Falke, Uhu und Tauben leben nebeneinander
Oft sei im Steinbruch auch zu beobachten, wie der Wanderfalke lange zusammen mit Ringeltauben auf einem Ast einer alten Lerche sitzt, ohne dass die Tauben Angst vor ihrem größten Feind hätten. Wanderfalken sind als rasante Flieger, die im Sturzflug Geschwindigkeiten bis 140 Kilometer pro Stunde erreichen, darauf spezialisiert, andere Vögel zu erbeuten. „Vielleicht erkennen die Tauben, dass der Falke satt ist und kein Interesse am Jagen hat“, sagt der Nabu-Vorsitzende. Nachdem im Steinbruch auch der Uhu brütet, fürchteten die Naturschützer immer, dass der große Nachtgreifvogel einmal den Wanderfalken zur Beute macht. Dies sei in den vielen Jahren aber vermutlich noch nicht passiert. Die beiden lebten getrennt in den beiden Steinbrüchen und friedlich nebeneinander. Die Verluste an Jungfalken, die immer wieder zu beklagen seien, hätten andere Ursachen.
Die Heppenheimer Vogelschützer sind sich sicher, dass wohl die meisten heimischen Wanderfalken aus den Bruten im Sonderbacher Steinbruch abstammen. Vor wenigen Jahren beobachteten sie gerade flügge gewordene Falken auf einem Hochspannungsmast der Bundesbahn in der Nähe des Naturschutzzentrums Bergstraße. Wahrscheinlich diente dort ein altes Krähennest auf der Traverse des Mastes als Horst. Keiner der dort häufig weilenden Naturschützer hatte zuvor den Brutplatz entdeckt.
Auf diesem Mast wurde dann aufwändig ein Brutkasten installiert, der seitdem jährlich bewohnt ist und immer wieder zu erfolgreichen Bruten führt. Parallel zum Anstieg der Falkenpaare eroberten die Vögel auch neue Nisthabitate.

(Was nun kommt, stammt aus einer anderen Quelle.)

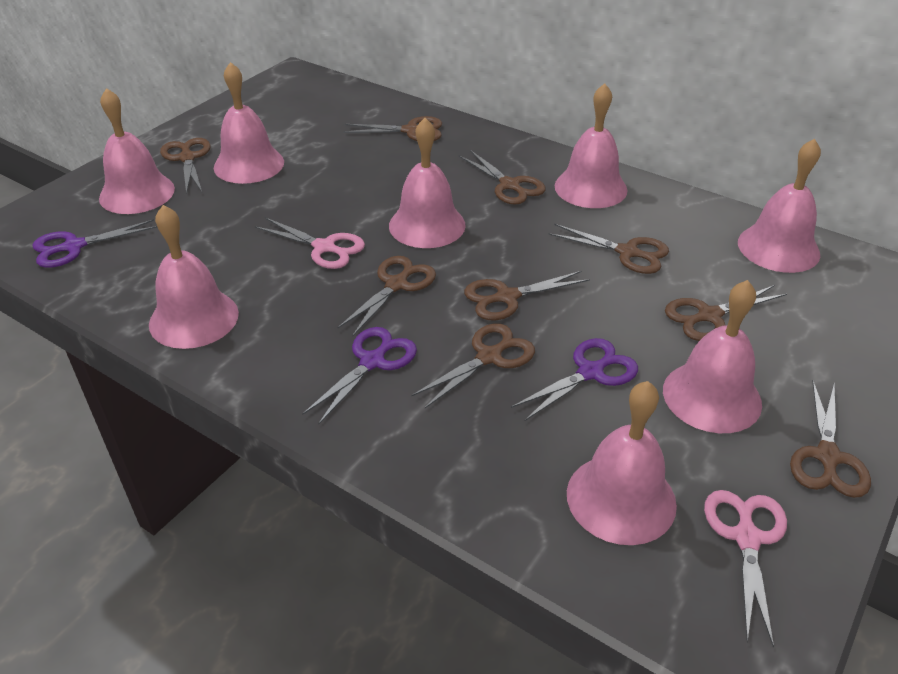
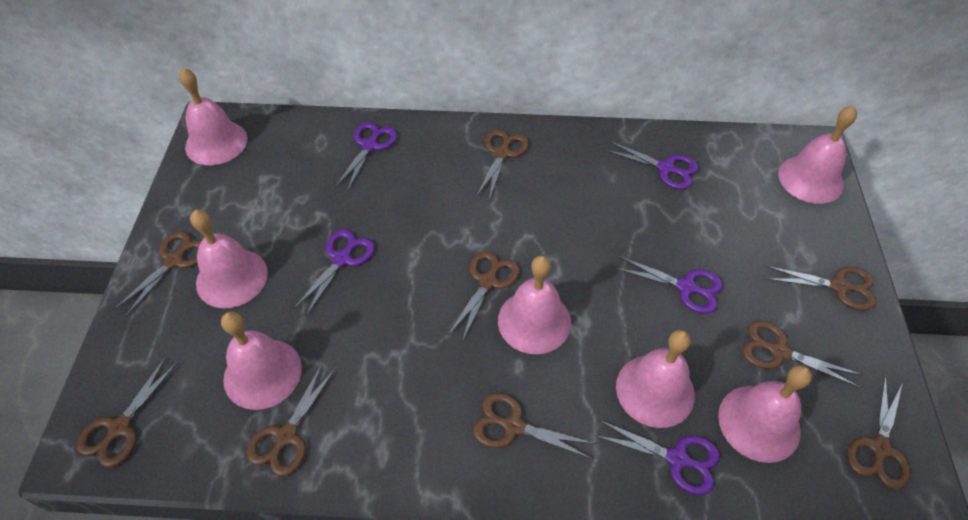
pink bell: 8 -> 7
pink scissors: 2 -> 0
purple scissors: 3 -> 5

Nicht nur die Felswände dienten jetzt als Brutplatz, markante Gebäude, Autobahnbrücken, hohe Schornsteine oder Sendemasten wurden ebenfalls besetzt.

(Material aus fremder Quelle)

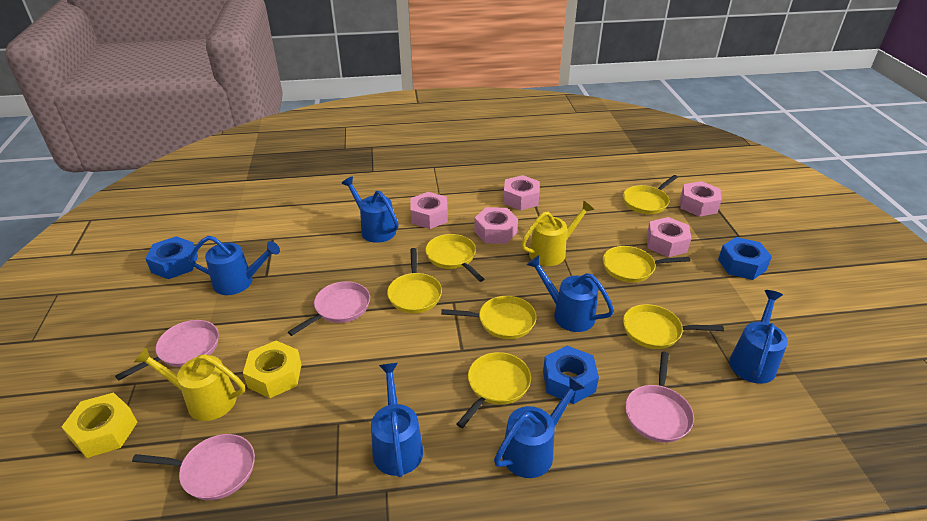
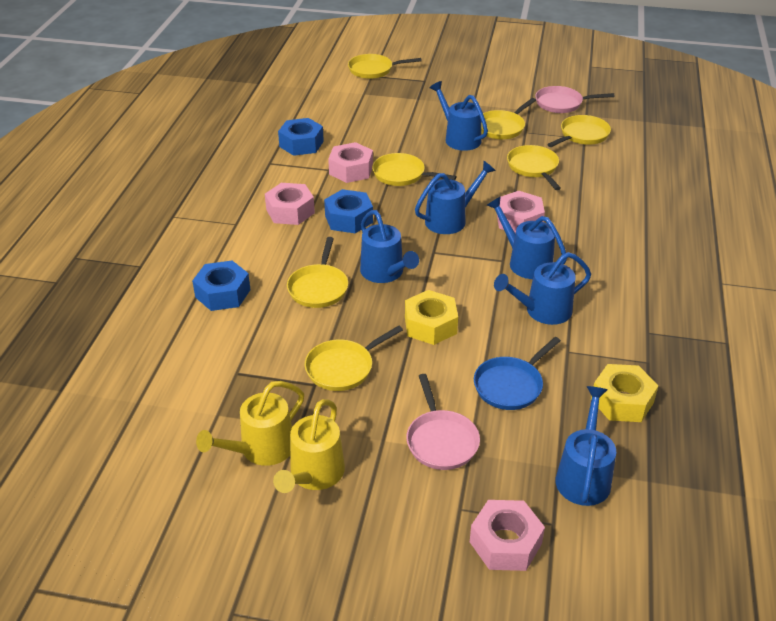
blue pan: 0 -> 1
pink nut: 5 -> 4
pink pan: 4 -> 2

Im Kreis Bergstraße gebe es mittlerweile jedes Jahr etwa zehn Brutpaare: Bekannte Standorte sind am Atomkraftwerk Biblis, in Lampertheim, an der Apostelkirche in Viernheim, im Steinbruch Röhrig in Sonderbach, am Sender von Radio Free Europe in Lampertheim-Hüttenfeld, am Naturschutzzentrum Bensheim sowie an vier Standorten im Neckartal,
„Der schon fast ausgestorbene Wanderfalke hat nur durch die intensiven Schutz- und Forschungsmaßnahmen der Naturschutzverbände überlebt. Dies ist eine der größten Erfolgsgeschichten des Naturschutzes“, betont Hagemeister: „Wer den Wanderfalken einmal bei seinen einmaligen Flugmanövern beobachten konnte, der kann sich vorstellen, wie glücklich alle Ornithologen waren, als man erkannt hat, mit dem Totgeglaubten geht es wieder aufwärts“.